Significantly, India has taken part in the Paralympic Games since 1968. Athletes have brought back 12 medals in a total of 10 editions of the tournament. For many such athletes, representing the country is often a means of gaining acceptance in society. The prospect of winning a medal comes with the promise of recognition, awards and, in many cases, a job.

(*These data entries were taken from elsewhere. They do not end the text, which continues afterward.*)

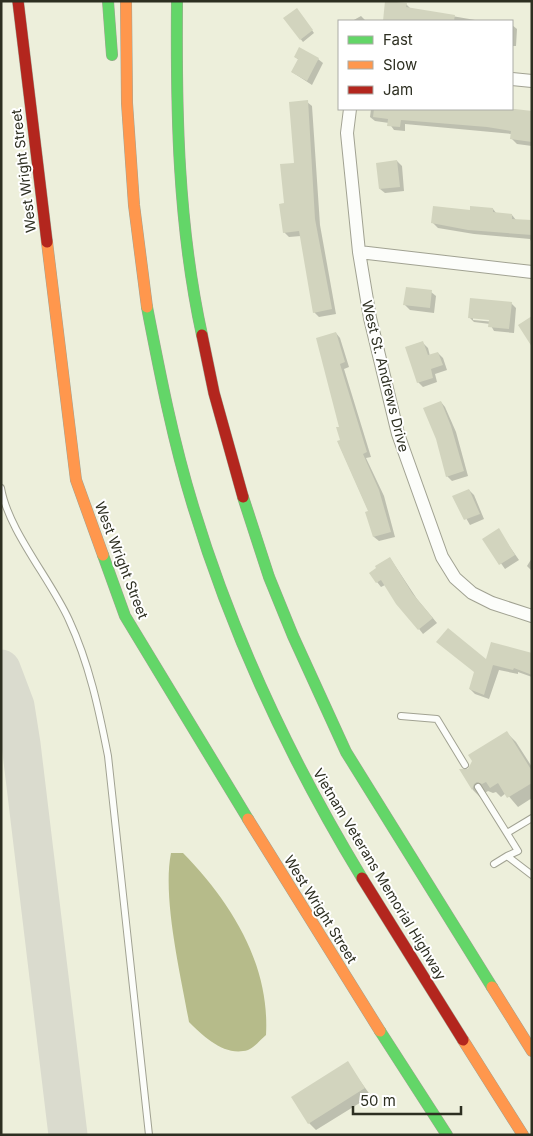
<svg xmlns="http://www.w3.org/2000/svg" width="533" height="1136" viewBox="0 0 533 1136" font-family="Inter,sans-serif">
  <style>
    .water { fill: #b6bb8a }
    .shadow { fill: #0003; fill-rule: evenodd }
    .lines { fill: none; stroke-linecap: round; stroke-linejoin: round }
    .taxiway { stroke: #dadbce; stroke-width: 39 }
    .building { fill: #d2d4be }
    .lane-casing { stroke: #a1a292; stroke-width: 8 }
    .street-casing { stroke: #a1a292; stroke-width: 14 }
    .fast-casing { stroke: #a1a292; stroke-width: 12 }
    .slow-casing { stroke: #a1a292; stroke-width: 12 }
    .jam-casing { stroke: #a1a292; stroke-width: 12 }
    .lane { stroke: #fcfdfa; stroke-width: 6 }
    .street { stroke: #fcfdfa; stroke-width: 12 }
    .fast { stroke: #63d668; stroke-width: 11 }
    .slow { stroke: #ff974d; stroke-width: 11 }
    .jam { stroke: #b3261e; stroke-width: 11 }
    .labels { text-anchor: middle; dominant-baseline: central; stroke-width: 4; stroke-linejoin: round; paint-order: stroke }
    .street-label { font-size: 14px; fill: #2d2f21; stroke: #fff }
  </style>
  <rect width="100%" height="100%" fill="#edefdb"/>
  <path class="water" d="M171,853H183C231,902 270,964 266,1035C261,1039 254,1048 248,1050C225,1057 204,1037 189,1022C181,976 162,898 171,853Z"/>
  <path class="shadow" d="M386,2L406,4L411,9L481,21H384Z
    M299,12L314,33L303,42L285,19Z
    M361,16L366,21H352Z
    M512,25L517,29L516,46H512Z
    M295,57L318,59L323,63L312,85L292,72L299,60Z
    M307,102L312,106L320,225L336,314L319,317L314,312L301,236L289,237L284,232L285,204Z
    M371,109H506L532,112V146L517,144L512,139V134L405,124V131L394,130L389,123L375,121L370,117Z
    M397,161L402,166L404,191L385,193L380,189Z
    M493,209L497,214L512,215L516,220L532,222V243L530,239L474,234L438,228L433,223L471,212Z
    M431,292L436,296L434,313L410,310L405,305Z
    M511,303L516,308L514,333L494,331L490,324L474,322L469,317ZM473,317L495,319V322L473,320Z
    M336,333L340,338L349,367L344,369L371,457L366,458L384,496L395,537L379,541L374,537L369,512L338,442L342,440Z
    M423,343L428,348L430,356L438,353L443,358L447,370L435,374L437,382L423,387L418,382Z
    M441,402L445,407L456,432L468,476L452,481L447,476Z
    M469,490L474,495L484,519L470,525L454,497Z
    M498,530L519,560L505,569L484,539Z
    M390,558L417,599L437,623L423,634L385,585L381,587L377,582Z
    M532,558V571L527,566Z
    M532,656V677L518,672V674L499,670L489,699L475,694L470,689L487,661Z
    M507,733L516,742L532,767V798L518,807L506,793L501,797L496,792L493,793L488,791L483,794L482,799L473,790L461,770H469Z
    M347,1063L371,1096L316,1130L309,1123Z"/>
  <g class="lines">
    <path class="taxiway" d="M1,669L15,706L21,744L68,1135"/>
  </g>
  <path class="building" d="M385,1L407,3L406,7L455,15L454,21H383Z
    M297,8L313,30L300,40L283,18Z
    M299,47L319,58L307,81L291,72L298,59L294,57Z
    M308,100L315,219L332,309L313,313L299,231L283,233L279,204L284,203L280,164L294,163L289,102Z
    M374,109H515L532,111V142L510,139L511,131L487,127L401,120L400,127L387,126L388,119L373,117Z
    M397,160L400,187L379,189L376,163Z
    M433,206L470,210V206L493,208V212L512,214V219L532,220V235L468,230L431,223Z
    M406,287L432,290L430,308L403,305Z
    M470,298L512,302L509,329L488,327L489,320L468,318Z
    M532,316V347L518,325Z
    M336,332L345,362L340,364L367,452L363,454L379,490L391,532L373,537L365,512L368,511L337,441L340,440L336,427H339L316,338Z
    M423,341L428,355L438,352L443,365L431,369L433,378L417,383L405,347Z
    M441,401L451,426L464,471L446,477L436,439L423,408Z
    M469,489L480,514L464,520L452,496Z
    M499,528L515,555L499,565L482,539Z
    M390,557L412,593L433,618L418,630L396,604L381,580L376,583L369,573L376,568L375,566Z
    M448,628L486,659L491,642L532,653V675L514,668L513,670L493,665L484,695L469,689L474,672L436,642Z
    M507,731L532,771V783L507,798L498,783L490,788L486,782L482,784L477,782L474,784L472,790L459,769H468L472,761L468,755Z
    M348,1061L365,1088L308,1124L291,1097Z"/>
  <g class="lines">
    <defs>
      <path id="lane" d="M1,488C8,530 51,580 69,620C89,663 99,710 108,756L149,1135
        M401,716L437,719L465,765
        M478,787L518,851L507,856L532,875
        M507,833L532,818
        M494,864L507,856"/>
      <path id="street" d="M512,79L532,81
        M350,109L347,133L359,252L370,318L398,434L442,557L455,578L472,593L492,603L532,616
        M359,252L532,272"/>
      <path id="fast" d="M108,1L112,55
        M177,1C176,113 178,225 202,335
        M147,307C160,374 173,441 193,506C233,638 291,761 362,878
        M243,497L269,577L293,636L346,752L492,987
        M103,555L125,616L248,819
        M380,1031L447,1135"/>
      <path id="slow" d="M126,1L127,103L134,205L147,307
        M47,242L76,480L103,555
        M248,819L380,1031
        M492,987L532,1051
        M463,1040L523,1135"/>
      <path id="jam" d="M18,1L47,242
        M202,335L214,393L243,497
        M362,878L463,1040"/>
    </defs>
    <use href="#lane" class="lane-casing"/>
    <use href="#street" class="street-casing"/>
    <use href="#fast" class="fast-casing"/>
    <use href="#slow" class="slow-casing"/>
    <use href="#jam" class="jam-casing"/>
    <use href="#lane" class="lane"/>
    <use href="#street" class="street"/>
    <use href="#fast" class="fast"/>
    <use href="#slow" class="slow"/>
    <use href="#jam" class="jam"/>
  </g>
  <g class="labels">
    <g class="street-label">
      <text transform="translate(23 171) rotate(-97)">West Wright Street</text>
      <text transform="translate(386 376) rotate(76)">West St. Andrews Drive</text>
      <text transform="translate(122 560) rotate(69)">West Wright Street</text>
      <text transform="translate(380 874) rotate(59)">Vietnam Veterans Memorial Highway</text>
      <text transform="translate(321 909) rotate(58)">West Wright Street</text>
    </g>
  </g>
  <rect width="533" height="1136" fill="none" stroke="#2d2f21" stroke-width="5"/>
  <rect x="338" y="20" width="175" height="90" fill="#ffffff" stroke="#abaca6"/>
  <rect x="348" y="36" width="25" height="8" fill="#63d668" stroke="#abaca6"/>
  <text x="383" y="45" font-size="15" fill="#2d2f21">Fast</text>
  <rect x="348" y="61" width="25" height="8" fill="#ff974d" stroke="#abaca6"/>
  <text x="383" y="70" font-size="15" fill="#2d2f21">Slow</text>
  <rect x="348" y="86" width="25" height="8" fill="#b3261e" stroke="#abaca6"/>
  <text x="383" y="95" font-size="15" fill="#2d2f21">Jam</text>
  <path d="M353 1106v8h108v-8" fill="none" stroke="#2d2f21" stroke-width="2.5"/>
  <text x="360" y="1106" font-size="15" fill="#2d2f21" stroke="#ffffff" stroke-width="4" paint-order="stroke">50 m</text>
</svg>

However, there is a dearth of interest in disability sports in the public domain. This has resulted in the paucity of sponsors and, as a result, a funds crunch. Moreover, sports for PwDs are also limited to urban centres. There are divisions pertaining to gender and geography. Women with disabilities and PwDs from rural areas are grossly under-represented in policy. The Paralympics, which caters to persons with some kinds of physical disability and is separate from the Deaflympics and the Special Olympic World Games — two other major sporting competitions for PwDs — has had a lopsided participation from women in the Indian contingent. Among 95 athletes, 12 women have represented the country in the past 30 years. The cyborgfication of elite disabled athletes on account of the increasing use of technology is also a matter of concern. The other challenges for sports for PwDs include the scarcity of physical education in schools, the absence of coaches as well as socio-cultural prejudices. 

At a time when there is a global shift towards making sports inclusive, India cannot afford to achieve development in the real sense if it continues to marginalize PwDs who constitute 2.21 per cent of the total population.